══ Data provided ══

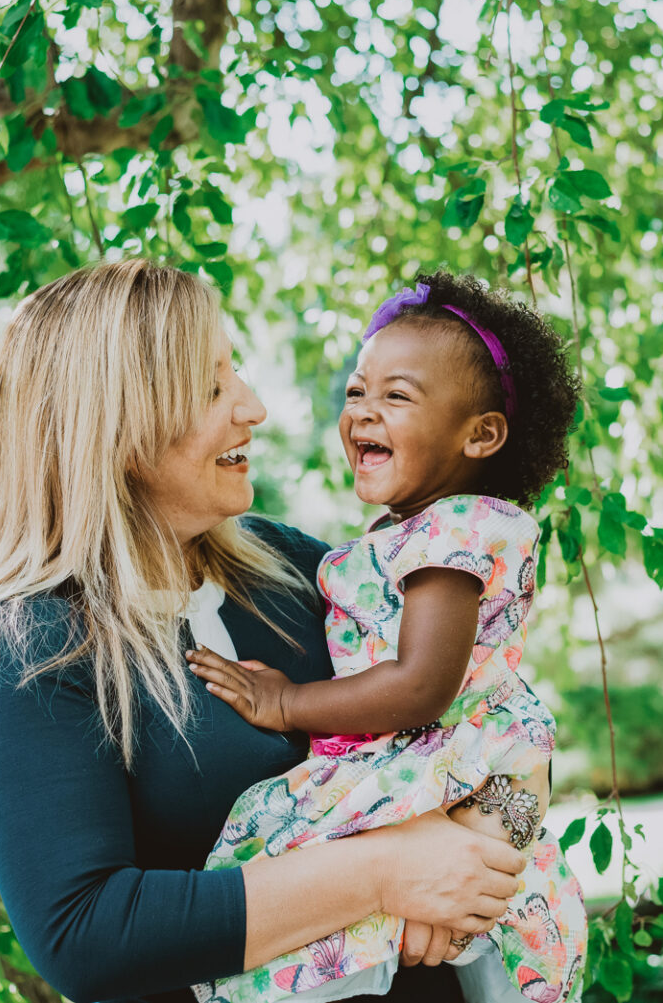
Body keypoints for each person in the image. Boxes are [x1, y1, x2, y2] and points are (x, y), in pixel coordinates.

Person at [0, 260, 528, 1003]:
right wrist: (387, 872)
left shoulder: (298, 569)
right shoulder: (33, 644)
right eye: (212, 388)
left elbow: (495, 705)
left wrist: (482, 851)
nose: (254, 408)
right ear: (116, 424)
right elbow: (85, 937)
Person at [184, 273, 587, 1003]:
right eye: (356, 392)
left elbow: (420, 686)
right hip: (449, 765)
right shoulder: (406, 536)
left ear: (481, 433)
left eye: (396, 396)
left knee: (276, 842)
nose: (364, 412)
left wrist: (289, 701)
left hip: (456, 763)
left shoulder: (452, 537)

═══

Problem
Copy out each line of the data where the string "shoulder" appears.

Response
left shoulder: (298, 569)
right shoulder: (33, 644)
right shoulder: (406, 536)
left shoulder: (452, 537)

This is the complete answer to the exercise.